De plus en plus de voix s'élèvent contre le dogme de non-implication affective. Trop pesante, elle a pu miner le bien-être et la satisfaction de certains professionnels. Ainsi, après onze ans d'animation en établissement d'hébergement pour personnes âgées dépendantes (Ehpad), Christelle Sorce a préféré devenir accueillante familiale.
En cachette
« Le personnel médico-social n'avait pas le droit d'appeler les résidents par leur prénom ni d'avoir pour eux des gestes de réconfort. Pour les professionnels empathiques, c'était frustrant. Alors ils le faisaient en cachette, déplore l'ancienne animatrice. Moi, sans m'en rendre compte et sans que ce soit travaillé en équipe, j'ai tissé un lien fort avec un résident. Il est décédé et j'ai fait une dépression. À mon retour d'arrêt maladie, personne ne m'en a parlé. »
J'ai tissé un lien fort avec un résident. Il est décédé et j'ai fait une dépression
Christelle Sorce, ex-animatrice en Ehpad
Plus de supervision
« Les demandes d’analyses de pratique et de supervisions sont en forte hausse de la part des structures, constate une responsable des formations continues dans un institut régional de travail social (IRTS). On sent les travailleurs sociaux secoués, notamment par un sentiment de perte de sens. »
La crainte d'une déshumanisation des liens d’accompagnement est récurrente. Mael Virat, chercheur en psychologie (lire notre entretien) dispense des formations sur des approches éducatives plus ouvertes au lien affectif. Il note lui aussi un intérêt croissant des professionnels sur le sujet. Y compris de la part des cadres et des professions non-éducatives.
Trop de méthodologie
Xavier Bouchereau se demande s'il ne s'agit pas là, aussi, d'un retour de bâton d'un excès de méthodologie.
« On a cru qu'il fallait assécher la relation des affects pour se concentrer sur la méthodologie. Les institutions ont beaucoup travaillé les cadres, les protocoles, les outils. C'est intéressant et important, mais on a été trop loin. Ce ne sont que des supports. Le cœur du métier, c'est l'engagement, y compris affectif, dans la reconnaissance de l'autre et la relation d'aide. »
Un fossé incroyable
L'apport des recherches en psychologie, notamment via des travailleurs sociaux devenus chercheurs, fait par ailleurs bouger les lignes. « Ce qui m'a poussé à poursuivre mes recherches sur les émotions, c'est l'incroyable fossé entre cette norme de distance en travail social et l'état actuel des connaissances en psychologie », explique Mael Virat.

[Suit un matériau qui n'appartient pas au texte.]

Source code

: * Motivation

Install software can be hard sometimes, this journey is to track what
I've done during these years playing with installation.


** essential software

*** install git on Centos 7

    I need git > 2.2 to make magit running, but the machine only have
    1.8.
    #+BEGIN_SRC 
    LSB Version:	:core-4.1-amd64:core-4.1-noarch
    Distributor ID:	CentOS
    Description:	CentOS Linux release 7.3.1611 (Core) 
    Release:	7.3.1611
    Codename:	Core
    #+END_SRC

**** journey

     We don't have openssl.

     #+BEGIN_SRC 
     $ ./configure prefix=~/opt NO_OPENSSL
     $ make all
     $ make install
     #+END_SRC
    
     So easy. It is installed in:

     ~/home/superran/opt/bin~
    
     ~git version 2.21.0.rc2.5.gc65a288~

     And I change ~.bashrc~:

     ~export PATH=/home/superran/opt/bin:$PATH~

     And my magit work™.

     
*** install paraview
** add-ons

Quand la psychologie éclaire
Philippe Gaberan confirme : « Les travaux de recherches sur la part des émotions dans le développement de l’être humain font un retour de premier plan au sein de certains sites universitaires ou de formation. Les sciences de la cognition, de l’éducation, du développement psycho-affectif argumentent toutes en faveur de l’amour comme principal facteur sécurisant du bien grandir d’un enfant. »
L'amour permettrait de restaurer chez les délaissés la capacité de faire lien. « En réalité, aujourd’hui, de nombreux établissements font vivre aux publics accueillis la même carence affective que ces derniers ont pu précédemment rencontrer au sein de leurs espaces familiaux. »
De nouveaux professionnels
Autre raison de l'ébranlement de la « juste » distance : une nouvelle génération de professionnels. Charlène Charles, maîtresse de conférences en sociologie à l'université Paris-Est Créteil, a étudié le quotidien de travailleurs sociaux recrutés à l'origine comme animateurs, médiateurs sociaux ou « grands frères » par les politiques de la Ville.